La bourgeoisie a emprunté jusqu'à leur nom aux organisations ouvrières qui souvent s'appelaient « faisceaux » en Italie. Il est significatif que le fascisme se définisse d'abord comme forme d'organisation et non comme programme. Son seul programme est de réunir en faisceau, de faire converger de gré ou de force les éléments composant la société :

« Le fascisme vole au prolétariat son secret : l'organisation... Le libéralisme est tout idéologie, et en rien organisation; le fascisme est tout organisation, en rien idéologie. » ( Bordiga )

La dictature n'est pas une arme du capital, comme s'il pouvait y substituer d'autres moins meurtrières; mais une tendance du capital, qui se réalise dès que nécessaire. « Revenir » à la démocratie parlementaire après la dictature, comme en Allemagne après 1945, signifie seulement que la dictature est inutile ( jusqu'à la prochaine fois ) en tant qu'intégration des masses à l'Etat.
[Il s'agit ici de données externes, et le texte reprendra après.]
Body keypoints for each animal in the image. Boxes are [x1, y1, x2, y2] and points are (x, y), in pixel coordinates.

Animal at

Le problème n'est donc pas que la démocratie assure une exploitation plus douce que la dictature - chacun préférerait être exploité à la suédoise que torturé à la brésilienne. Mais a-t-on le CHOIX ? Cette démocratie se transformera elle-même en dictature dès qu'il le faudra. L'Etat ne peut avoir qu'une fonction, qu'il remplit démocratiquement ou dictatorialement. On pourrait préférer la première manière à la seconde, mais non infléchir l'Etat pour le forcer à employer la première. Les formes politiques que se donne le capital ne dépendent pas plus de l'action des ouvriers que des intentions de la bourgeoisie. Weimar a capitulé devant Hitler, elle lui a ouvert les bras. Et le Front Populaire de Blum n'a pas « évité le fascisme », car la France de 1936 n'avait pas besoin d'unifier son capital et de réduire ses classes moyennes. Il n'existe pas de choix politique auquel le prolétariat pourrait être convié ou s'inviter de force.
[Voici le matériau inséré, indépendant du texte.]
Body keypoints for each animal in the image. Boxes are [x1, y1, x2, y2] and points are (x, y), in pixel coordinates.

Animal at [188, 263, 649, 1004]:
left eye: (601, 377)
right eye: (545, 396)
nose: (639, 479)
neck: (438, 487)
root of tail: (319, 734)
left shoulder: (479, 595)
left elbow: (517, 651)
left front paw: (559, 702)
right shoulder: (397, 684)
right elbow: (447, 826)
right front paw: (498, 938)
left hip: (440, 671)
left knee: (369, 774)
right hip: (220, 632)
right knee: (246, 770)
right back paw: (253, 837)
On se moque d'Hitler pour n'avoir retenu de la sociale-démocratie viennoise que ses méthodes de propagande. Et alors ? La « vérité » du socialisme était plus là que dans l'austro-marxisme distingué. Le problème commun à la sociale-démocratie et au nazisme était d'encadrer les masses, et de les réprimer si besoin. Ce sont des socialistes et non des nazis qui ont écrasé des insurrections ( cela n'empêche pas le S.P.D, actuel, de nouveau au pouvoir comme en 1919, de publier un timbre officiel en l'honneur de R. Luxembourg qu'il fit tuer en 1919 ). La dictature vient toujours après que les prolétaires aient été battus par la démocratie, les syndicats et les parties de gauche. Inversement, socialisme et nazisme ont également contribué à une amélioration ( provisoire ) du niveau de vie. Comme le S.P.D., Hitler s'est fait l'instrument d'un mouvement social dont le contenu lui échappait. Il se battait pour le pouvoir, comme le S.P.D, pour sa fonction de médiateur entre les ouvriers et le capital : mais tous deux ont également servi le capitalisme qui s'est débarrassé d'eux une fois leur tâche respective accomplie.

 
Notes
[1] Cf. Auschwitz ou le grand alibi, texte de Programme Communiste, reproduit en supplément au ri, 5 du Mouvement Communiste, octobre 1973. L'opinion publique ne reproche pas tant au nazisme son horreur, car depuis les autres Etats et simplement l'organisation capitaliste de l'économie mondiale ont fait mourir de faim ou dans des guerres autant d'hommes qu'il en avait lui-même tués ou mis en camp. Elle lui reproche surtout de l'avoir fait exprès, d'avoir été consciemment méchant, d'avoir « décidé » d'exterminer les juifs. Personne n'est « responsable » des famines qui déciment des populations, mais les nazis, eux, ont voulu exterminer. Pour extirper ce moralisme et cette absurdité, il importe d'avoir une conception matérialiste des camps de concentration, montrant qu'il ne s'agissait pas d'un monde aberrant ou démentiel, et qu'il obéissait au contraire à la logique capitaliste « normale » appliquée seulement à des circonstances spéciales. Dans leur origine comme dans leur fonctionnement, les camps faisaient partie de l'univers marchand capitaliste. Les ouvrages de P. Rassinier sont utiles à cet égard : cf. entre autres Le mensonge d'Ulysse et Ulysse trahi par les siens. Le mensonge d'Ulysse a été réédité par La Vieille Taupe, 1979.